(Your assignment):
Starting with the line below that holds "pinky mcp: (89, 171)" and stopping after the line that holds "pinky tip: (137, 166)", transcribe the lines exactly, leaving out all pictures.

(Input):
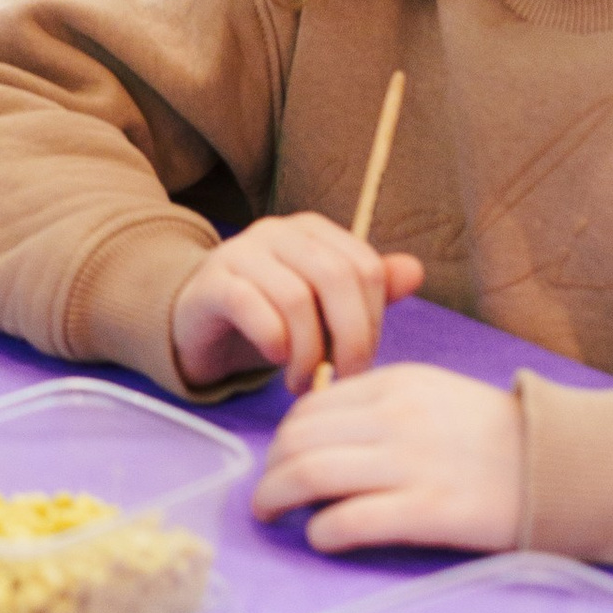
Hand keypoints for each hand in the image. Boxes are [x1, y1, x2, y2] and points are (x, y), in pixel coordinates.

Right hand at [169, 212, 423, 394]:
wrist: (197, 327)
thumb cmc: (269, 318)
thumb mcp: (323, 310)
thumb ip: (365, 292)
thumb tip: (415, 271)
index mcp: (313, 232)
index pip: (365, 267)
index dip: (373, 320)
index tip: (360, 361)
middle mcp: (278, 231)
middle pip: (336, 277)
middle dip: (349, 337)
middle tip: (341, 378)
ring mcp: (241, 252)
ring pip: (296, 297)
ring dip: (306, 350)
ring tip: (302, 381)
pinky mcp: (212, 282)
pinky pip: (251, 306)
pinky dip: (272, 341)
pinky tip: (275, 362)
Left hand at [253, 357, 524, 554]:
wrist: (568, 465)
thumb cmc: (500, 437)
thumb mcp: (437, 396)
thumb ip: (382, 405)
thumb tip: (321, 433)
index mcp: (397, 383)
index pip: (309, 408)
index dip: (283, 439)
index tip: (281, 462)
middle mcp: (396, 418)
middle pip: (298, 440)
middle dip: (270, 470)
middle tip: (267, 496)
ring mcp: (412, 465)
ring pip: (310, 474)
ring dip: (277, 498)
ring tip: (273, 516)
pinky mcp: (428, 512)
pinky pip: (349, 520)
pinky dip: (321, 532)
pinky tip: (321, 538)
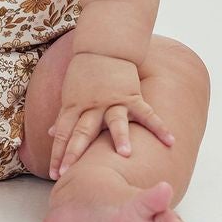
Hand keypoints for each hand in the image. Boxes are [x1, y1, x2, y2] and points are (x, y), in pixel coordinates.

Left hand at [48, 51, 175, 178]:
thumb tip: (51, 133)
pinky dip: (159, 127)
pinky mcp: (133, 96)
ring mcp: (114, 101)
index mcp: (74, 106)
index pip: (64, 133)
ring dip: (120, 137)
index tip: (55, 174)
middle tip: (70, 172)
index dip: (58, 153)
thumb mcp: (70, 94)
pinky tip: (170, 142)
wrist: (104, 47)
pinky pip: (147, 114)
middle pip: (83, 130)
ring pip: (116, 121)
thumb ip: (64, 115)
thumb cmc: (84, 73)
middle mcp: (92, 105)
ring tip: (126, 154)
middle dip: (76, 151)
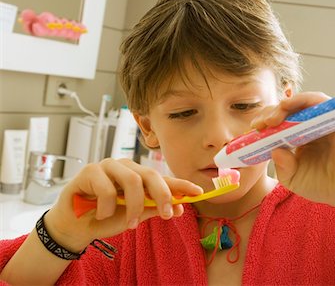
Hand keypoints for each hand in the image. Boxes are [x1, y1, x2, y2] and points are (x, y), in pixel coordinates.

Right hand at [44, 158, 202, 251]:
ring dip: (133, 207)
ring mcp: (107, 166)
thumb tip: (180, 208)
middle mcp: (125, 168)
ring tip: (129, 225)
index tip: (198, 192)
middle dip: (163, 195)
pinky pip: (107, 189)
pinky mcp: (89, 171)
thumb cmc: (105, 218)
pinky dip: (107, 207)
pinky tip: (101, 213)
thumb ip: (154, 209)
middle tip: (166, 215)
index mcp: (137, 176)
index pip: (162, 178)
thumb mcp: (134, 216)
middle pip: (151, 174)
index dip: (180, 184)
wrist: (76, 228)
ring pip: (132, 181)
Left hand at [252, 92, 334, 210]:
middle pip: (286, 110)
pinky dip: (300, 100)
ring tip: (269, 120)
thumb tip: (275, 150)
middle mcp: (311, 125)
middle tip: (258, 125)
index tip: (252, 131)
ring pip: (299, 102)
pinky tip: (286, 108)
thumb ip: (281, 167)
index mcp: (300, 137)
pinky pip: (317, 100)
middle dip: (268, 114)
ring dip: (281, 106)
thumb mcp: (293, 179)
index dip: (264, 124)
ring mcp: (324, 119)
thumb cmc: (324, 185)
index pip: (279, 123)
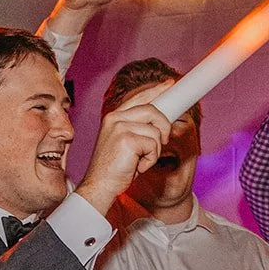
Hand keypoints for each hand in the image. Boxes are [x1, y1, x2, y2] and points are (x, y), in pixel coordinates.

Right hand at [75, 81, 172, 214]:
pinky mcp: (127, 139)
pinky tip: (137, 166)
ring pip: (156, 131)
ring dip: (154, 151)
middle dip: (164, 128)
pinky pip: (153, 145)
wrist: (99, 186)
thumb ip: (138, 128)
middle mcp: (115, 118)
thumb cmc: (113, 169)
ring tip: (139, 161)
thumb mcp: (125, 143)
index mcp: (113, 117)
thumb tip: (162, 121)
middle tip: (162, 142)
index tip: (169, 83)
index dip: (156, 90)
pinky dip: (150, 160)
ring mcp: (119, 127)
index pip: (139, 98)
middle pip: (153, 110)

(Finished exercise):
pinky mcp: (89, 171)
thumb cmc: (105, 218)
pinky dip: (107, 207)
pinky tip: (101, 213)
thumb ip: (154, 209)
middle tip: (166, 215)
index mcp: (137, 176)
index pip: (162, 178)
thumb mcp: (134, 216)
middle pip: (151, 174)
index dip: (180, 184)
wrist: (76, 228)
ring pip: (132, 181)
Left hand at [252, 92, 334, 210]:
middle pip: (286, 110)
pinky dip: (300, 100)
ring tip: (269, 120)
thumb tip: (275, 150)
middle mcp: (311, 125)
middle tip: (258, 125)
index tip: (252, 131)
ring pip: (299, 102)
pinky tip: (286, 108)
thumb ip: (281, 167)
index mcp: (300, 137)
pinky pip: (317, 100)
middle dip: (268, 114)
ring dip: (281, 106)
thumb mcp: (293, 179)
index dip: (264, 124)
ring mcp: (324, 119)
thumb cmc: (324, 185)
index pip: (279, 123)
Hand keypoints for each hand in the image. Boxes are [x1, y1, x2, y2] and points are (x, y), in pixel coordinates.

Right hand at [75, 81, 172, 214]:
pinky mcp: (127, 139)
pinky tip: (137, 166)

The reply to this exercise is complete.